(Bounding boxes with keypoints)
"""
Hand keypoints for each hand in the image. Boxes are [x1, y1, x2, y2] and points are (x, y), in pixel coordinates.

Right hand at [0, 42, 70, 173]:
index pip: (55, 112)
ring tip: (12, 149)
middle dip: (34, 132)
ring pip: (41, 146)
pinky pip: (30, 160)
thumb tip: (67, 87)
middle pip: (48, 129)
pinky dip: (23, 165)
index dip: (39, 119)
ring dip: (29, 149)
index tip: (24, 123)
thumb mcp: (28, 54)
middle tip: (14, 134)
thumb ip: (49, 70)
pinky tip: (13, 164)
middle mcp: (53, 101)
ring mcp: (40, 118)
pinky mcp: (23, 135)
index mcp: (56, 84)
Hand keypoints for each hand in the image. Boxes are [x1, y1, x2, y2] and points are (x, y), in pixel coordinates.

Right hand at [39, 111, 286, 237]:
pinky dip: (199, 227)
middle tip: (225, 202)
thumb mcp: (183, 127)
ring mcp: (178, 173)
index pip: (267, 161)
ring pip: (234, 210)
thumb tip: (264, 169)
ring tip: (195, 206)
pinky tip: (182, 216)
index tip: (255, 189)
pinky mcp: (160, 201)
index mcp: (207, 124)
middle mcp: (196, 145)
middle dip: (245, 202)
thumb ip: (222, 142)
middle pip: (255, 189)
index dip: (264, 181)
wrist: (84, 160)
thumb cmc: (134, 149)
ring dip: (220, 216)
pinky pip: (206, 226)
"""
"""
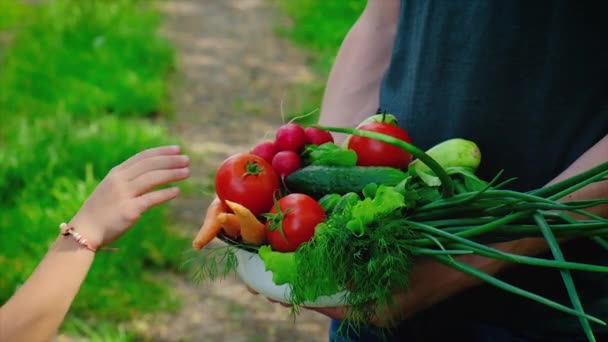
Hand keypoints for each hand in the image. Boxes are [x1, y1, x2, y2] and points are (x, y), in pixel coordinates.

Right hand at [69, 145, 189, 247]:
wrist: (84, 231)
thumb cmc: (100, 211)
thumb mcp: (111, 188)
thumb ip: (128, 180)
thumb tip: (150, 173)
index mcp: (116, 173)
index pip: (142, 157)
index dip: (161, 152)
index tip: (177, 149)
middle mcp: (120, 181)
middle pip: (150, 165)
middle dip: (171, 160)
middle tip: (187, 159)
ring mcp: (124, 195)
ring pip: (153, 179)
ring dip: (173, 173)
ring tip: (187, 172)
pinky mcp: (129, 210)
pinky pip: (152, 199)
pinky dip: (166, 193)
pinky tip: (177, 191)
"""
"""
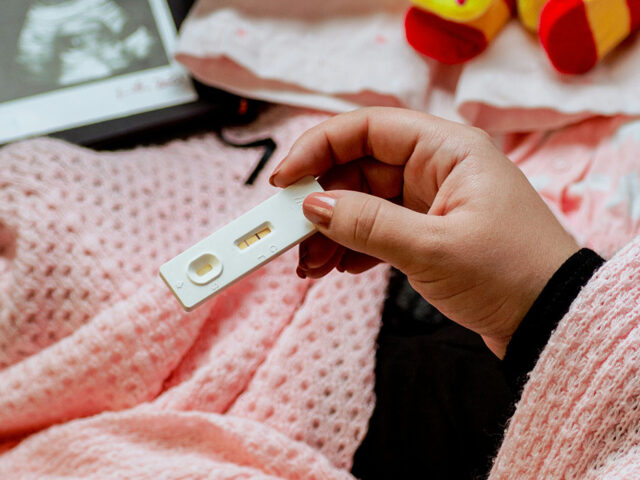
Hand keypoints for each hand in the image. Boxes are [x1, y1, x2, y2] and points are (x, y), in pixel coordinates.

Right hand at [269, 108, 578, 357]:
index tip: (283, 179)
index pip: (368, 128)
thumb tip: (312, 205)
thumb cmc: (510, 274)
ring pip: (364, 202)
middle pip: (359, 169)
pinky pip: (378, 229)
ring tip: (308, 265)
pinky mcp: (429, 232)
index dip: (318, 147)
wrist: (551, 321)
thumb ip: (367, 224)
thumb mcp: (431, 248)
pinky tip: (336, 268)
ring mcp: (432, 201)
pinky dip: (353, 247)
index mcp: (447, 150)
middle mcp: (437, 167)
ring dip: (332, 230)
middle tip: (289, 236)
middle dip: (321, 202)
"""
* **Aim of the exercise**: I'd like the lines above from the one with "index tip: (255, 189)" up to and including the one with "pinky pip: (206, 226)" copied exactly, with no other lines.

* **Your response**:
index tip: (255, 189)
pinky mcp: (160, 201)
index mcp: (207, 124)
middle mcp: (196, 145)
middle dip: (245, 202)
thumb ip: (222, 142)
middle pip: (255, 189)
index dip: (264, 181)
wrist: (84, 160)
thumb cmc: (134, 149)
ring dip: (220, 216)
pinky pip: (206, 226)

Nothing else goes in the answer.